Could every line below be transcribed exactly, with the pictures dropped?

Dataset ::

+ + + + +

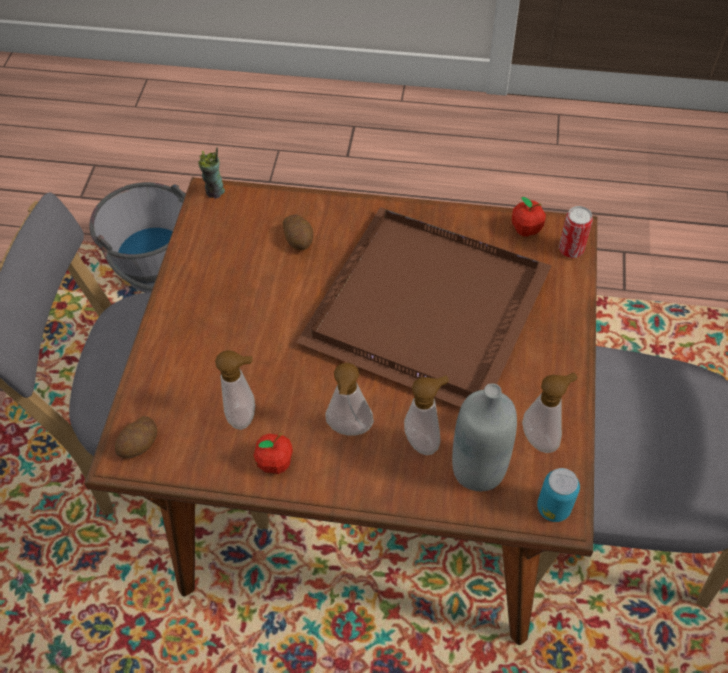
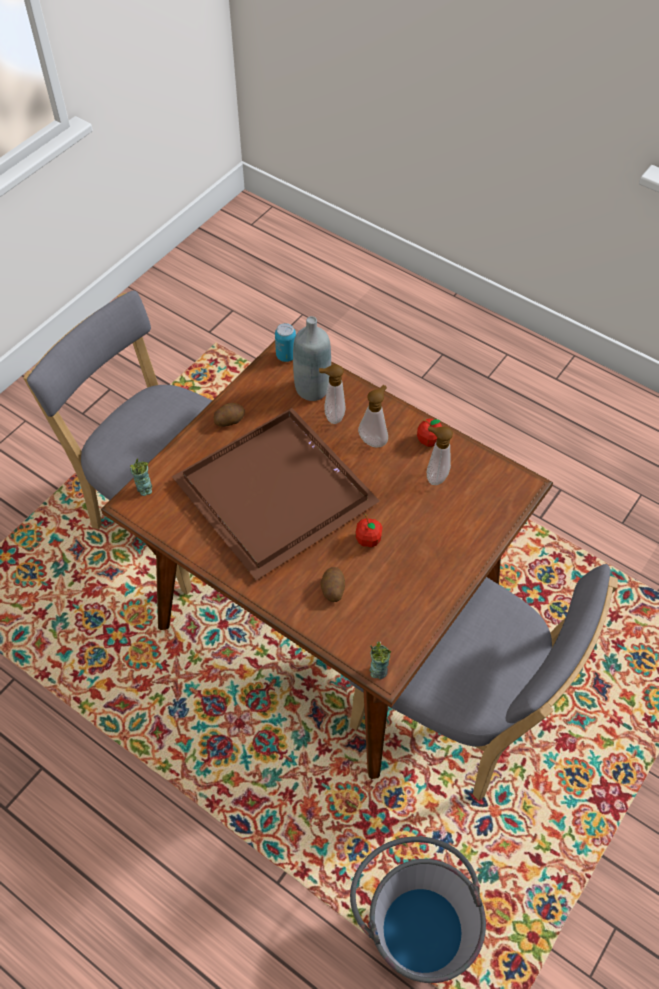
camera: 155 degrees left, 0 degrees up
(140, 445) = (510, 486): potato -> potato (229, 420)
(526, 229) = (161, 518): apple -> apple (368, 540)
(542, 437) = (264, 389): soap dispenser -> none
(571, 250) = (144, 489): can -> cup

+ + + + +

Problem solution ::
camera: 155 degrees left, 0 degrees up
(140, 445) = (510, 486): potato -> potato (229, 420)
(526, 229) = (161, 518): apple -> apple (368, 540)
(542, 437) = (264, 389): soap dispenser -> none
(571, 250) = (144, 489): can -> cup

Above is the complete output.